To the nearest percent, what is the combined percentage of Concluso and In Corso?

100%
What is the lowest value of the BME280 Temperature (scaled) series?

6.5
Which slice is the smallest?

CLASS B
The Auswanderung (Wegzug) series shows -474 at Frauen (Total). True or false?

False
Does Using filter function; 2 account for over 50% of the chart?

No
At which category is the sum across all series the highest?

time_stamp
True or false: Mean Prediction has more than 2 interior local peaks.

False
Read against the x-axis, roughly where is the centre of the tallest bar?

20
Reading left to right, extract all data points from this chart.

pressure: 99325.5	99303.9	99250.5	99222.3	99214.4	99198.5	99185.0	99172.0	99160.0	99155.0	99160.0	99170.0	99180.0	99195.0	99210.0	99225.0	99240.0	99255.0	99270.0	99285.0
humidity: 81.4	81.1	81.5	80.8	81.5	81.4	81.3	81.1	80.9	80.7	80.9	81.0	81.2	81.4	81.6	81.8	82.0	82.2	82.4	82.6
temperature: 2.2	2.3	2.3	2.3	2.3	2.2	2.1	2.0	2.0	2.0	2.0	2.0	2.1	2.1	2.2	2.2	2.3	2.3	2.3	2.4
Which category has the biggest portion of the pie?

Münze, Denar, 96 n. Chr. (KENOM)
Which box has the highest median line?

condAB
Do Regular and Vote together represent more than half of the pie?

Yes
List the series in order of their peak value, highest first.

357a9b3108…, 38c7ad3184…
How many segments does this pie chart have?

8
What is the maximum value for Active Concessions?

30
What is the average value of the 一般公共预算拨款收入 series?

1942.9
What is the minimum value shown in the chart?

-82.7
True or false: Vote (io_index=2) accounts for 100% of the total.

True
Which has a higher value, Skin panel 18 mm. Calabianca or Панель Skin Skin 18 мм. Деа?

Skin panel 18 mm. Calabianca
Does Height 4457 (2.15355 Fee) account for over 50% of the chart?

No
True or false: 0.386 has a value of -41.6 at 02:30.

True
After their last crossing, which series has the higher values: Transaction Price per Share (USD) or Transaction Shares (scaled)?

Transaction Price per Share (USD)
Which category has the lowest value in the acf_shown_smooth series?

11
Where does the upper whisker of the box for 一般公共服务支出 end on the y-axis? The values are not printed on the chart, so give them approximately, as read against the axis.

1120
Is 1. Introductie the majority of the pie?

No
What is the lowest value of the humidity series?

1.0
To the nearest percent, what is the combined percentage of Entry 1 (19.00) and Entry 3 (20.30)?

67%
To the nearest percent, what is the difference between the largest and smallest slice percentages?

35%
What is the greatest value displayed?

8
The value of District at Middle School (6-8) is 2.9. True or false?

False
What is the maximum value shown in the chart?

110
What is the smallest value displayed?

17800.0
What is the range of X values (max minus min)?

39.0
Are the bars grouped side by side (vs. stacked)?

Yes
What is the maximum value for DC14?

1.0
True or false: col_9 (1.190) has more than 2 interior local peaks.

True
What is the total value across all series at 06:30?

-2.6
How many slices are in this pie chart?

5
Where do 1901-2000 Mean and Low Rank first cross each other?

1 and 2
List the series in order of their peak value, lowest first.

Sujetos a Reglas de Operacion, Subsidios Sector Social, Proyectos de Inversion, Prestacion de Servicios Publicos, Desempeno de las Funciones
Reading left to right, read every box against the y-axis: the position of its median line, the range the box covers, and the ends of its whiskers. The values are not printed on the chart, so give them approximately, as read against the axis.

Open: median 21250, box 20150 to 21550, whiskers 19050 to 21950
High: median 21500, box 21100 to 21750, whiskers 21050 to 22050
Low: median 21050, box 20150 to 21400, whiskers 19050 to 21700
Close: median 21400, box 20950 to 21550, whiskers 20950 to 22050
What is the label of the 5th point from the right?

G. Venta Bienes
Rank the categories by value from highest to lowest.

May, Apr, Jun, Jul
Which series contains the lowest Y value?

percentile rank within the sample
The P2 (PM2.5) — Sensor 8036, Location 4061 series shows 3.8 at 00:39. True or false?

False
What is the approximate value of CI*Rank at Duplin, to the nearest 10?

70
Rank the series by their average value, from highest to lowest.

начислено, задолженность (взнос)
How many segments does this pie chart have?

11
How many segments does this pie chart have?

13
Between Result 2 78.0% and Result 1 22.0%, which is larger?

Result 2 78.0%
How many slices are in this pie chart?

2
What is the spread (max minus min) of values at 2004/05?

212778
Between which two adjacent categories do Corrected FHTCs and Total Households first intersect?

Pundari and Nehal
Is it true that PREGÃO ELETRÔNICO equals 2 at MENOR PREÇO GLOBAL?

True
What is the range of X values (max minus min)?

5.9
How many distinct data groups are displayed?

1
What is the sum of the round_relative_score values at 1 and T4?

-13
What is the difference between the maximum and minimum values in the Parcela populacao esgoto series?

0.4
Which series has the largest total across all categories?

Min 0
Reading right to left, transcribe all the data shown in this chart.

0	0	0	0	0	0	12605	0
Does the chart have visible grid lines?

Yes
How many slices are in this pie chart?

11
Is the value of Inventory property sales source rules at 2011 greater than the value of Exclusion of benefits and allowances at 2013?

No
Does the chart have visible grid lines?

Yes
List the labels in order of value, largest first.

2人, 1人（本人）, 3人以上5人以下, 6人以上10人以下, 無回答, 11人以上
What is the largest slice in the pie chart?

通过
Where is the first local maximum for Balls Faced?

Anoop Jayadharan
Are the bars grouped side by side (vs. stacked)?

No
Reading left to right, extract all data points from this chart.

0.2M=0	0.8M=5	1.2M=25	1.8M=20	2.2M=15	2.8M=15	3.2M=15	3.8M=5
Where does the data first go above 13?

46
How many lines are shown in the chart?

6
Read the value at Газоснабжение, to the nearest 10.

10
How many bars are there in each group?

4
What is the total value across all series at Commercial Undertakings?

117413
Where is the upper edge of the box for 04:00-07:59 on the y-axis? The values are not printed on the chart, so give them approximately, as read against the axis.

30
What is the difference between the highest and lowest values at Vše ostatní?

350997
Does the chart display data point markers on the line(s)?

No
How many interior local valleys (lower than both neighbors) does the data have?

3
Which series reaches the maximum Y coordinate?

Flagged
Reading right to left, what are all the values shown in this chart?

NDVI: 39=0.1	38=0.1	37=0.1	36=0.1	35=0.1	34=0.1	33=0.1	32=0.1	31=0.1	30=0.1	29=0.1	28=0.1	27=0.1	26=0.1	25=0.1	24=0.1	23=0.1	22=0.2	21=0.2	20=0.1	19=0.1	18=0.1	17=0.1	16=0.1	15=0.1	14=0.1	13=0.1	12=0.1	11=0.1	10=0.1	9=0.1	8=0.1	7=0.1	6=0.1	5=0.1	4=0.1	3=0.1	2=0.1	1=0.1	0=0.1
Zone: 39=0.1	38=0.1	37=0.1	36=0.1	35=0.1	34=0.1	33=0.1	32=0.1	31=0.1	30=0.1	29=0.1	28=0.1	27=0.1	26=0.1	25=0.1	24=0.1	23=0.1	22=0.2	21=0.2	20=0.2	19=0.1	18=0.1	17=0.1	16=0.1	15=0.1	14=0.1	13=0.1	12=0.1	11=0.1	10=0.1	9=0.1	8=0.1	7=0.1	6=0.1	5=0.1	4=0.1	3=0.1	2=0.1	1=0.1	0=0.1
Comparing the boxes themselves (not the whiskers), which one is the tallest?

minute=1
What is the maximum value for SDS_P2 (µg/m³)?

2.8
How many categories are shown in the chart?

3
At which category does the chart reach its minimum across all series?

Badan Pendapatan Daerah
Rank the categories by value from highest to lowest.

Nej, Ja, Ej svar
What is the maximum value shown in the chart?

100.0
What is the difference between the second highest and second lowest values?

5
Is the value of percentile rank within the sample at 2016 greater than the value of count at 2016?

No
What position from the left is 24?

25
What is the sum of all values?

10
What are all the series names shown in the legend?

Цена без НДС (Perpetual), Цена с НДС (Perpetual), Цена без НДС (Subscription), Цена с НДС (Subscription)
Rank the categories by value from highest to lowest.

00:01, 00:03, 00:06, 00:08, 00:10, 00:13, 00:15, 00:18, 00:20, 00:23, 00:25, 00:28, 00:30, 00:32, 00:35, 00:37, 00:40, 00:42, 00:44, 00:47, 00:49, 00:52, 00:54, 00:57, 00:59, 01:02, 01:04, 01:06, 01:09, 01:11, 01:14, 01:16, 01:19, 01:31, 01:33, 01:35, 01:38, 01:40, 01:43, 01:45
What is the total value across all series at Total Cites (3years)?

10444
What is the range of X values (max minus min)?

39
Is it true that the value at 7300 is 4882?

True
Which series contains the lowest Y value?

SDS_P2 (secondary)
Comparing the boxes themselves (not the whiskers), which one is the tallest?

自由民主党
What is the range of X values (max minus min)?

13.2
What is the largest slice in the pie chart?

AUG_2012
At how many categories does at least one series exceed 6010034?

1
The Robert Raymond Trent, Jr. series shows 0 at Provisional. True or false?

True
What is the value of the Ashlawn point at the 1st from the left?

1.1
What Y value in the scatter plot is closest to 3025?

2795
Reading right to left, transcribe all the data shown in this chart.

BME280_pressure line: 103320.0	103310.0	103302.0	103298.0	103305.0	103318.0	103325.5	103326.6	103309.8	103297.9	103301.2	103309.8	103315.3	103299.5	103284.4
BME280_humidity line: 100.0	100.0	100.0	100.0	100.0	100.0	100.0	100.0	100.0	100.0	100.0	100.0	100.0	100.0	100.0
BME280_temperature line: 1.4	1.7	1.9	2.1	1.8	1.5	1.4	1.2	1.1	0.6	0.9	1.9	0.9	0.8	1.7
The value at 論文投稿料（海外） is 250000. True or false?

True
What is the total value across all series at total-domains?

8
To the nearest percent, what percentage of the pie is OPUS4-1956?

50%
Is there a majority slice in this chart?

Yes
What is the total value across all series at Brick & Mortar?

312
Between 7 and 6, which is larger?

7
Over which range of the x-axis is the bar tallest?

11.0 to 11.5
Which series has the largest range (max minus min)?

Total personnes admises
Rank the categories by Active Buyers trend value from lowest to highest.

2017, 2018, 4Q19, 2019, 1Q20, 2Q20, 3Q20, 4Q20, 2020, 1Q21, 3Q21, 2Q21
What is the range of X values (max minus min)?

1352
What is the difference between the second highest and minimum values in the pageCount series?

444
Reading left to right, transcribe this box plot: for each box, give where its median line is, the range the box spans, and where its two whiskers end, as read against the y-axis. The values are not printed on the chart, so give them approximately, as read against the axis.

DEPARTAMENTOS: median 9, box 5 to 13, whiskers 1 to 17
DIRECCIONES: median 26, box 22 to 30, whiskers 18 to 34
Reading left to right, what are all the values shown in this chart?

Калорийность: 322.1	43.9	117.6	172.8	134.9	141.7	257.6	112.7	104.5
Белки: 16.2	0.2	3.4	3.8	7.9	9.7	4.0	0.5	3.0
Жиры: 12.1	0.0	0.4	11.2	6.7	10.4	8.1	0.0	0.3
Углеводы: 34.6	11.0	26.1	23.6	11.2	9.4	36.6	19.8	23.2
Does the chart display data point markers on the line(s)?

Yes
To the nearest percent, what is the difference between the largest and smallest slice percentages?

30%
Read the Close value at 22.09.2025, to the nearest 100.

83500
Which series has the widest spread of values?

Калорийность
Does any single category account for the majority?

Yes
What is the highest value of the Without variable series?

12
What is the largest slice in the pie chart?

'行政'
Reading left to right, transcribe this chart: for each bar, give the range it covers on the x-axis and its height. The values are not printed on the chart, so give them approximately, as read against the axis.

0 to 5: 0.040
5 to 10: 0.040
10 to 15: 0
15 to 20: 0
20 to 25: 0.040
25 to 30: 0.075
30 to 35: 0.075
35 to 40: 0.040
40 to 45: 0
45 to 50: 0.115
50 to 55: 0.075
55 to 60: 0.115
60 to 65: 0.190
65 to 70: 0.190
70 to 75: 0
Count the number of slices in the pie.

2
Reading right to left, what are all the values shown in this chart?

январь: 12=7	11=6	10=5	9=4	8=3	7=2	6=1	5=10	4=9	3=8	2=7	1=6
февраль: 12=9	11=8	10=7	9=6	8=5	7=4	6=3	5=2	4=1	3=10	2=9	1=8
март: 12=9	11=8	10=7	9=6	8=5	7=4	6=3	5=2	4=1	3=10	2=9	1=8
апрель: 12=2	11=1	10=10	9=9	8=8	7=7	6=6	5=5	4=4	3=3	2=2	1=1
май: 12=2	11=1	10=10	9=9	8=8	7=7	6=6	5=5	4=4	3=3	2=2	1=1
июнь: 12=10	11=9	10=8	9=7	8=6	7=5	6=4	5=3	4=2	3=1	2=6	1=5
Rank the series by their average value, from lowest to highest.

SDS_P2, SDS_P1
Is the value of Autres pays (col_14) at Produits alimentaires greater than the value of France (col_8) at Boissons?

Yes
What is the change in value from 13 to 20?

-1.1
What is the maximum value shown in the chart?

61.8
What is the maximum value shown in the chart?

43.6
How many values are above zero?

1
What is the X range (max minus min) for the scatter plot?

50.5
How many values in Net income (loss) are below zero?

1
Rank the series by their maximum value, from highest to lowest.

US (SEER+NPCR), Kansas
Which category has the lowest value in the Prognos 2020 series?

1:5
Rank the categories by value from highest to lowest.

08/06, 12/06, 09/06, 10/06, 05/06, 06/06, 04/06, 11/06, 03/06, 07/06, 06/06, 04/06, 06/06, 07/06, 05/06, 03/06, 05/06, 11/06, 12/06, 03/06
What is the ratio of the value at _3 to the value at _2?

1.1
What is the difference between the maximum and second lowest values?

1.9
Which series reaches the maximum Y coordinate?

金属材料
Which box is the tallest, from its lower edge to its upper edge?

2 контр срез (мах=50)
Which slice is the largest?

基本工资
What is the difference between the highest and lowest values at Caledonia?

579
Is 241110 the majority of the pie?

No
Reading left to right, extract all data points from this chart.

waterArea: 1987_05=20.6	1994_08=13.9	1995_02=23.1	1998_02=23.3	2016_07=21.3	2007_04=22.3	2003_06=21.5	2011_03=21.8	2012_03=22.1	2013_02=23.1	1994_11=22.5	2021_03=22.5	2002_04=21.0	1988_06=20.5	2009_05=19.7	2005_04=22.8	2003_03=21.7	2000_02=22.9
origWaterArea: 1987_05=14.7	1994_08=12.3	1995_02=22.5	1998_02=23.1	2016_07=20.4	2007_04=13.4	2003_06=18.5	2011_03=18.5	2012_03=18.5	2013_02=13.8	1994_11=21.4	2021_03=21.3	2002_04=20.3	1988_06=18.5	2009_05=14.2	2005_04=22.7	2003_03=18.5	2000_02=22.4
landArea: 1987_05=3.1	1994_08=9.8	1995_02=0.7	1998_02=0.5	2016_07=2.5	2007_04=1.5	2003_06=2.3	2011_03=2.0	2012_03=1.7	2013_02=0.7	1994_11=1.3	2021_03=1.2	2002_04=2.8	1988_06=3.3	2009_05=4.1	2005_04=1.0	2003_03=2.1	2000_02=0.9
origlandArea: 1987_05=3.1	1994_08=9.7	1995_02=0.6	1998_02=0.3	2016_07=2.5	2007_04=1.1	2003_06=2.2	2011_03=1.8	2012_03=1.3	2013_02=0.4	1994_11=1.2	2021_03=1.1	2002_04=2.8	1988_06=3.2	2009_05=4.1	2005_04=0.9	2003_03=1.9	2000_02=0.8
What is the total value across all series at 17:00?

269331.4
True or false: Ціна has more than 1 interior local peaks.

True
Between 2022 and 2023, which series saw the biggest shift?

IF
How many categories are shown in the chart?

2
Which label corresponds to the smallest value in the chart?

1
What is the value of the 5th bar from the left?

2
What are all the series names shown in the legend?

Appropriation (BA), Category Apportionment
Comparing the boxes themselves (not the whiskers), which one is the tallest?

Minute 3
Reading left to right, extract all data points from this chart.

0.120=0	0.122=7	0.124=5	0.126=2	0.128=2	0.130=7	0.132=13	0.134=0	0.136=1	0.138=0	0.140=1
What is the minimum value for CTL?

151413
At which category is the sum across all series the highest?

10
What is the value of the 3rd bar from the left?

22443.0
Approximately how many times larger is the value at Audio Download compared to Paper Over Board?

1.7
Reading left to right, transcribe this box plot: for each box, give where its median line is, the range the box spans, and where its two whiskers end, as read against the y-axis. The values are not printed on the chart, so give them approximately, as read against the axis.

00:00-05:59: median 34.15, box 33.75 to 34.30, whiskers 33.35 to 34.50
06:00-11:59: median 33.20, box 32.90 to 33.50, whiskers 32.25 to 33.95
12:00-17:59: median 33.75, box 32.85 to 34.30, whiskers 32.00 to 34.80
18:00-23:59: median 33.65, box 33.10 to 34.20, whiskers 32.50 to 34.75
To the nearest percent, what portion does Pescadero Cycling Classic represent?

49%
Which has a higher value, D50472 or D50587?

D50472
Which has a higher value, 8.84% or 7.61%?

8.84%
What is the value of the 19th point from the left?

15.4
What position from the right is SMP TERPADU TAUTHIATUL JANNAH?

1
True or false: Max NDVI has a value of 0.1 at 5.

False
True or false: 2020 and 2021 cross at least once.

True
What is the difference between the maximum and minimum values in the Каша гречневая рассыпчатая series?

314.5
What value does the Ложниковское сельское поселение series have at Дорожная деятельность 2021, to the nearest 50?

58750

> **TASK TO COMPLETE**: Print the lines above word for word, from the line containing "Total personnes admises" through the line containing "What is the difference between the second highest and minimum".

> **OUTPUT**:
Total personnes admises
Rank the categories by Active Buyers trend value from lowest to highest.

2017, 2018, 4Q19, 2019, 1Q20, 2Q20, 3Q20, 4Q20, 2020, 1Q21, 3Q21, 2Q21
What is the range of X values (max minus min)?

1352
What is the difference between the second highest and minimum values in the pageCount series?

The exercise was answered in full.